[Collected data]
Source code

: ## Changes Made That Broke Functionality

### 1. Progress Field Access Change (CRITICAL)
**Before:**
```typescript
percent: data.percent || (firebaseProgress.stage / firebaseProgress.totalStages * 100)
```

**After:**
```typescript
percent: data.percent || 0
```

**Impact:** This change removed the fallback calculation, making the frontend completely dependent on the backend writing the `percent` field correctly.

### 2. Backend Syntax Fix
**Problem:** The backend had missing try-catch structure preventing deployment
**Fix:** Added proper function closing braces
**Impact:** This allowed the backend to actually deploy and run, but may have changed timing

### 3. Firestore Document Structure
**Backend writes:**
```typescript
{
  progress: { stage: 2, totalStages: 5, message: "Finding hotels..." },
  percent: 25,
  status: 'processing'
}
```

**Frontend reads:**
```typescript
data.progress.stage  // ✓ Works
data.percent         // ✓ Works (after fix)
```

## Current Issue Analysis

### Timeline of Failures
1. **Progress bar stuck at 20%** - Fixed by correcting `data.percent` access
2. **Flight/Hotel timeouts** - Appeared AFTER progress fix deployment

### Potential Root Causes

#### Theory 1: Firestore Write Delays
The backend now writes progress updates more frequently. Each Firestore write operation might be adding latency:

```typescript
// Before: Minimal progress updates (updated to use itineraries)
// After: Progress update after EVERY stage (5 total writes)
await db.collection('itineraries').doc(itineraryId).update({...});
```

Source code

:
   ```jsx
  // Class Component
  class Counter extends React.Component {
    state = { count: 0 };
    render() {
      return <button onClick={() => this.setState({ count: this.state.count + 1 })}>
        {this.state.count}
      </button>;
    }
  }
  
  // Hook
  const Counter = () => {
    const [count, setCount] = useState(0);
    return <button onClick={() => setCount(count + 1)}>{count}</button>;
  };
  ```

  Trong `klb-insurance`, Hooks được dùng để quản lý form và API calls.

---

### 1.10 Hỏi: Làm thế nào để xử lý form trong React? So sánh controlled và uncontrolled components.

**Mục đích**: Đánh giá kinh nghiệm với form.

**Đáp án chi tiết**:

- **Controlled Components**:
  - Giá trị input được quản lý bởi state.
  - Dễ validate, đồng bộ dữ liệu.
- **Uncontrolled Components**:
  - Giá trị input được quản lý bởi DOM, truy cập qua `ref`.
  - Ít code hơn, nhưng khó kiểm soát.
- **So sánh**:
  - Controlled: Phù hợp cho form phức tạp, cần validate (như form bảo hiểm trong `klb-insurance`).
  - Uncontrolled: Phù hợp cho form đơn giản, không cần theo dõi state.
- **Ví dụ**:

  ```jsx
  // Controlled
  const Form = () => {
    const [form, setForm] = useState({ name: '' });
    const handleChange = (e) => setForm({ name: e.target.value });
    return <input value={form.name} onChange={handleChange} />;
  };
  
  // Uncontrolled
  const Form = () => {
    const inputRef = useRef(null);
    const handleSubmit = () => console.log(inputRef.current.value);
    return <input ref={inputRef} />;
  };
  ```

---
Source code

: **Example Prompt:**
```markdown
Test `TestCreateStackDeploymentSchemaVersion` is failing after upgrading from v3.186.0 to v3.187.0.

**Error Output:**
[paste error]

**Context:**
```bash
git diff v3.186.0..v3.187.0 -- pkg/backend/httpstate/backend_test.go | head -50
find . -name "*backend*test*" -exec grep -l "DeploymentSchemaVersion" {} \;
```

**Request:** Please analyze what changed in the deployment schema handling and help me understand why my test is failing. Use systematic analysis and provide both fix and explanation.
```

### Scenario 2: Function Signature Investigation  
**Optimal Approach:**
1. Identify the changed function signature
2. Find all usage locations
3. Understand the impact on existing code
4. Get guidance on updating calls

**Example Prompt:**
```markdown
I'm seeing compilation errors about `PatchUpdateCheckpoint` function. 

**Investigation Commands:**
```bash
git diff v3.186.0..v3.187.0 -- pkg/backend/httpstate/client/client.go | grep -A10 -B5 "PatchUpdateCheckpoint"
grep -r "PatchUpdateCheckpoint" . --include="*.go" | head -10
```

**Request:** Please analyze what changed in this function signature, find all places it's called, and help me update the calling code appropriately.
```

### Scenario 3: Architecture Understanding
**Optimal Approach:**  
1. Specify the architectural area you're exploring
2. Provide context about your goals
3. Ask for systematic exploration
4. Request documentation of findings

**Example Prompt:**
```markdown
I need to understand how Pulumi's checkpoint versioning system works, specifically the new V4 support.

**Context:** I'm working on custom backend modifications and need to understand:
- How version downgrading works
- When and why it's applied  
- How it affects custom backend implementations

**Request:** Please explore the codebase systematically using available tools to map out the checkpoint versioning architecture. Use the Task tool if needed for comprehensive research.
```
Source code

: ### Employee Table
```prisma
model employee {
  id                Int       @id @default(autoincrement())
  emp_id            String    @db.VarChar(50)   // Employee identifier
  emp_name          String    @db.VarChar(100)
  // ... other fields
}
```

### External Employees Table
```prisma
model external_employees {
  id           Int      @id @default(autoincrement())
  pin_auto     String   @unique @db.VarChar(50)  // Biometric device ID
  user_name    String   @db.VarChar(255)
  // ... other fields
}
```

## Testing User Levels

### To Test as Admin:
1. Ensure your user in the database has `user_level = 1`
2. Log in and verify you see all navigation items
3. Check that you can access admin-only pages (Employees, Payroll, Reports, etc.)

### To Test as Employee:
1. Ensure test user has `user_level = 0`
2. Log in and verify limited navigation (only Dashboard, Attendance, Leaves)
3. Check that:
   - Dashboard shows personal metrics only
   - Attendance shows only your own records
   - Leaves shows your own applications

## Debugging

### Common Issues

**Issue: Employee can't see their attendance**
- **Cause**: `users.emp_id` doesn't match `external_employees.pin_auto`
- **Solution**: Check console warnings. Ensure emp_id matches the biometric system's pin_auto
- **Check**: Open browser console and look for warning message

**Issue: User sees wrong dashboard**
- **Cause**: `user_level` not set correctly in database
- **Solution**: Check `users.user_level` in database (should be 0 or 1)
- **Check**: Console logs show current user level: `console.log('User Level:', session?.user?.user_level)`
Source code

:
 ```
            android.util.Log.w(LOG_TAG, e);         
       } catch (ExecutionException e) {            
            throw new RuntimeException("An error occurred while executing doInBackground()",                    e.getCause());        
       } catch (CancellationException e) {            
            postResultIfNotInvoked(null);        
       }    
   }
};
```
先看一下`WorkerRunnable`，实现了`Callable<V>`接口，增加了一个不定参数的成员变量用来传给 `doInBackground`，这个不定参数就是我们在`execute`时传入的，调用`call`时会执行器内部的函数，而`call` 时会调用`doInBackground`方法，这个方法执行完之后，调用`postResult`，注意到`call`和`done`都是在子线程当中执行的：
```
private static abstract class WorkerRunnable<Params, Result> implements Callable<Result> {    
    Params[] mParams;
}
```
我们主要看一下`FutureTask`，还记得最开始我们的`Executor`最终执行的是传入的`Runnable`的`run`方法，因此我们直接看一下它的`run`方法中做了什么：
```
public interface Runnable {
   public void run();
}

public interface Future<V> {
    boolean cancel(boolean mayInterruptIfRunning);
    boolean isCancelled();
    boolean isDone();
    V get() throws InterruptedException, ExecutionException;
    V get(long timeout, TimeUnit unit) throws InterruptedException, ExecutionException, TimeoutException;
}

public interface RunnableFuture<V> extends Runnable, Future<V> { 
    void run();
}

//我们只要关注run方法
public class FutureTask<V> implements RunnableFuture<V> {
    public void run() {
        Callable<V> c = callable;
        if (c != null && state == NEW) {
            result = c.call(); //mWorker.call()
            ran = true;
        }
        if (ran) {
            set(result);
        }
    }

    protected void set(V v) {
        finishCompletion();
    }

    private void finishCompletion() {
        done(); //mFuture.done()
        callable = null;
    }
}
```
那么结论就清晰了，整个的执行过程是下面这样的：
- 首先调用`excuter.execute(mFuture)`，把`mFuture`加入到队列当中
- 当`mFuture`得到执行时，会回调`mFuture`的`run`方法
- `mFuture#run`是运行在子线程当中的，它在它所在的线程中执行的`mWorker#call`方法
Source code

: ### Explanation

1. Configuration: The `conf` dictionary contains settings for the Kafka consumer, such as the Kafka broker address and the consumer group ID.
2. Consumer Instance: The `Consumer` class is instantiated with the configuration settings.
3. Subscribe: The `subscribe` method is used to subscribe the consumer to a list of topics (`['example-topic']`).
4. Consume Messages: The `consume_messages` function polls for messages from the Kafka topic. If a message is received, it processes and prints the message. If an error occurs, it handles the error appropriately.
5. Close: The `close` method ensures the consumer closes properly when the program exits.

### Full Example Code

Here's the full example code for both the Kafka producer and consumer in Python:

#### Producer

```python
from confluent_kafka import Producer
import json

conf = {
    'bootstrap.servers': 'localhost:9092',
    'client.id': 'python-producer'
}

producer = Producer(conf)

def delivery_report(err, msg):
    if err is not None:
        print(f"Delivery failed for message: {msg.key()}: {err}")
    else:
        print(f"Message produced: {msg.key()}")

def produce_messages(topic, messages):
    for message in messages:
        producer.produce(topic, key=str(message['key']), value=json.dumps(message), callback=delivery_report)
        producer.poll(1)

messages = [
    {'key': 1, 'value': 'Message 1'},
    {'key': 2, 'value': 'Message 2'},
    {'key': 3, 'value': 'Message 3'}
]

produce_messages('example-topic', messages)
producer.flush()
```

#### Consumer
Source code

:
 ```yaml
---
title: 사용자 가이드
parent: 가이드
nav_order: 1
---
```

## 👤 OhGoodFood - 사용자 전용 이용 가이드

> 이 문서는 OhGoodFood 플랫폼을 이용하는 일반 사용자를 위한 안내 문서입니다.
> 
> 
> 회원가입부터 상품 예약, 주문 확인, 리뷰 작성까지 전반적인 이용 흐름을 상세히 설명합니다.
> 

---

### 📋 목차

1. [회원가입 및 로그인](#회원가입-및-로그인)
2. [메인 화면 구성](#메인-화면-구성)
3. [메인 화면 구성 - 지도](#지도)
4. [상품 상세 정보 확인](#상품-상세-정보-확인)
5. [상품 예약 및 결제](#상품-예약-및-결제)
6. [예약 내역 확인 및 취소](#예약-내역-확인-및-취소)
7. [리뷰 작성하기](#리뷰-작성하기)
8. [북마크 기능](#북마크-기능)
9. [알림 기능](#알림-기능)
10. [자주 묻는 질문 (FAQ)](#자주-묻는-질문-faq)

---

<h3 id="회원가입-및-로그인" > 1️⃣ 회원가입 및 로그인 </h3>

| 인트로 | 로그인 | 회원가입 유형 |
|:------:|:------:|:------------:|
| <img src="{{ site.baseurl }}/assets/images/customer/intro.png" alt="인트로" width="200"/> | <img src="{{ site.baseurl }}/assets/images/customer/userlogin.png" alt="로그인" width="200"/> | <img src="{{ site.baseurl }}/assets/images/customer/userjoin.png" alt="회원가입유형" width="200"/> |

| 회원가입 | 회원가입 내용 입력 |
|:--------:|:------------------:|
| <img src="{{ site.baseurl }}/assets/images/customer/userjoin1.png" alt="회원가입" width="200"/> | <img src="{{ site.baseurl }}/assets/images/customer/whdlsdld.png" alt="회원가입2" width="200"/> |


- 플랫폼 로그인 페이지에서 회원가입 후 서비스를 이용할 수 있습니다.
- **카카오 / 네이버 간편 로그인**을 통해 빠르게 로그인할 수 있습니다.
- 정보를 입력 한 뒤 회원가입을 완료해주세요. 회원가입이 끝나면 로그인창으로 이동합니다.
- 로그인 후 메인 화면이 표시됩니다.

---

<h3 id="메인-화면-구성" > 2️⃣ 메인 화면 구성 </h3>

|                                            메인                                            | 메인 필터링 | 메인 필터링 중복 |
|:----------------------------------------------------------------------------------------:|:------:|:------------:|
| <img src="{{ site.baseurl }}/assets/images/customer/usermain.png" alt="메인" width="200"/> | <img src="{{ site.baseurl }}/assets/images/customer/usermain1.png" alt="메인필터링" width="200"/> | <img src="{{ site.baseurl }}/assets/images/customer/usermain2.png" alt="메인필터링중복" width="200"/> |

▶ _WHAT YOU SHOULD DO_: The reply is a bare number, the count of lines in these entries that hold the word "Before".

▶ _RESPONSE BELOW_: 2